Any teacher will tell you that the end of the school year is the most stressful time. For the last few weeks, I’ve been assessing my students, writing reports to send home to parents, creating the profiles that follow them throughout their time at CAMS, and trying to maintain some sort of control over the 24 personalities in my class. All of this is on top of regular school activities and special end of year events and while I have been extremely busy, it would have made for some very uninteresting blog posts.
This week marked the end of CAMS for several students. The Form 4’s celebrated their graduation with a ceremony for families on Friday during the school day. They also joined with their friends for a separate ceremony and celebration in the evening. As a primary teacher, I didn’t attend the graduation in the morning and had the chance to eat dinner with the family of one of my students, so I didn’t go to the evening celebration.
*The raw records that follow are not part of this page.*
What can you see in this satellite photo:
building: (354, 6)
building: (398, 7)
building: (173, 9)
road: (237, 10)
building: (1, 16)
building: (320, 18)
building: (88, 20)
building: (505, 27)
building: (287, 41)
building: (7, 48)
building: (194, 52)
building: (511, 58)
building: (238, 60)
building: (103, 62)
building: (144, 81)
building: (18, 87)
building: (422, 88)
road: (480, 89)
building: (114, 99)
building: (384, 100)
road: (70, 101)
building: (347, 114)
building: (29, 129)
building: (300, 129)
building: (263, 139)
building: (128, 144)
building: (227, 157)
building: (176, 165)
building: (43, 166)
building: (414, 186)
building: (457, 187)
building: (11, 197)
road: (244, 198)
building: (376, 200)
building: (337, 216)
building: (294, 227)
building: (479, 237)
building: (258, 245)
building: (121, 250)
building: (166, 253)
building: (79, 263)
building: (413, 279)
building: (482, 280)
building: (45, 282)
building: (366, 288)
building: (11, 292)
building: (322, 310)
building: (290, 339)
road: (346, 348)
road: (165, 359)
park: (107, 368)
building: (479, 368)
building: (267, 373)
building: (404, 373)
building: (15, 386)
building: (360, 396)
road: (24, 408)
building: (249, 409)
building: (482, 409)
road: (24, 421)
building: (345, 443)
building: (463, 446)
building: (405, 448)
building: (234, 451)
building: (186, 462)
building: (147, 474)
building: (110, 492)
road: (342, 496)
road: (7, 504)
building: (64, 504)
The festivities took place in the school library, so I heard all the fun as I went to bed early on Friday night. I was exhausted and even the music, singing, and cheering from across the fence couldn’t keep me awake!
|The girls after the ceremony in the morning|
|Fun in the evening!|
|Can't even tell it's really a library!|
*Thanks to Maria for letting me steal the pictures!*
Outside of school time, I’m taking every opportunity to spend time with my friends here in Dodoma. Many of them are also leaving at the end of the term next weekend, but most of them are returning after the one-month break from school. I was also asked to speak in church this morning about what brought me to Dodoma to teach at CAMS. I have told that story here before, so I won’t recount it in its entirety here. I will, however leave you with the end of my talk:
Here I am standing in front of you today, getting ready to head back to the life I had before. I am not the same person who landed in Tanzania one year ago. I have met people from all around the world, taught the most diverse collection of students I have ever experienced, and made some fantastic friends. I thank God every day for each opportunity I have been given, and for the gift that life in Dodoma has been.
I would like to leave you with just a few truths I’ve experienced from the past year.
1. I have a fantastic support system, both here and in the US.
2. Every day is a huge gift! Very few of my friends have ever travelled outside the USA. I was given an amazing opportunity and I was sure to make the most of each moment.
3. God can be found everywhere, even when you don’t think to look for Him. He was definitely here before I came, and He will be here long after I’m gone.
4. Children have the biggest prayer power of anyone, and their faith is without question.
5. Finally, Dodoma feels like home and it will feel that way for a very long time.